### TASK DETAILS
Look through the data for the string "seit". Copy every line where it is found.

### Page-level text extractions

-- Opening Marker --

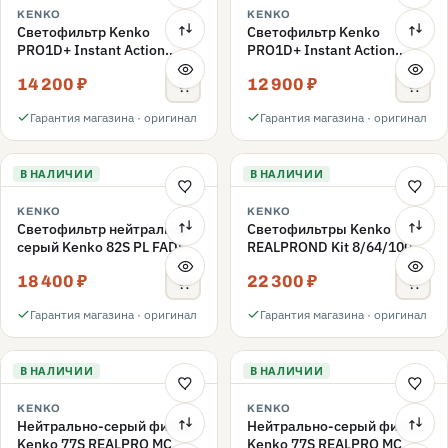
KENKO
KENKO
Светофильтр Kenko
Светофильтр Kenko
PRO1D+ Instant Action
PRO1D+ Instant Action
Variable NDX3-450+C-PLS
Variable NDX3-450+C-PL
14 200 ₽
12 900 ₽
переменной плотности
переменной плотности
82mm
82mm
Гарантия магазина · оригинал
Гарантия магазина · оригинал
В НАЛИЧИИ
В НАЛИЧИИ
KENKO
KENKO
Светофильтр нейтрально-
Светофильтры Kenko
серый Kenko 82S PL FADER
REALPROND Kit 8/64/1000
с переменной плотностью
комплект 77mm
18 400 ₽
22 300 ₽
ND3-ND400 82mm
Гарантия магазина · оригинал
Гарантия магазина · оригинал
В НАЛИЧИИ
В НАЛИЧИИ
KENKO
KENKO
Нейтрально-серый фильтр
Нейтрально-серый фильтр
Kenko 77S REALPRO MC
Kenko 77S REALPRO MC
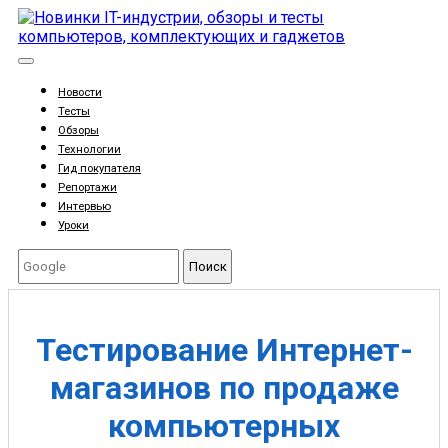
Новости
Тесты
Обзоры
Технологии
Гид покупателя
Репортажи
Интервью
Уроки
Поиск
Тестирование Интернет-
магазинов по продаже
компьютерных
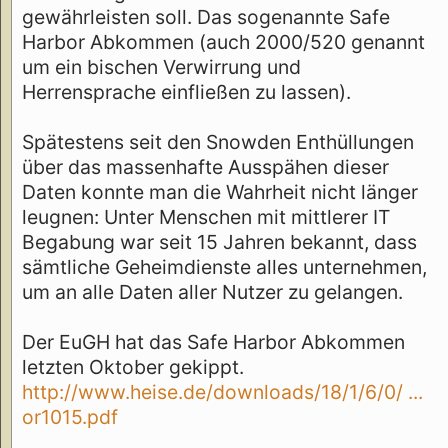
gewährleisten soll. Das sogenannte Safe
Harbor Abkommen (auch 2000/520 genannt
um ein bischen Verwirrung und
Herrensprache einfließen zu lassen).
Spätestens seit den Snowden Enthüllungen
über das massenhafte Ausspähen dieser
Daten konnte man die Wahrheit nicht länger
leugnen: Unter Menschen mit mittlerer IT
Begabung war seit 15 Jahren bekannt, dass
sämtliche Geheimdienste alles unternehmen,
um an alle Daten aller Nutzer zu gelangen.
Der EuGH hat das Safe Harbor Abkommen
letzten Oktober gekippt.
http://www.heise.de/downloads/18/1/6/0/ ...
or1015.pdf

-- Closing Marker --

### RESPONSE
Spätestens seit den Snowden Enthüllungen
Begabung war seit 15 Jahren bekannt, dass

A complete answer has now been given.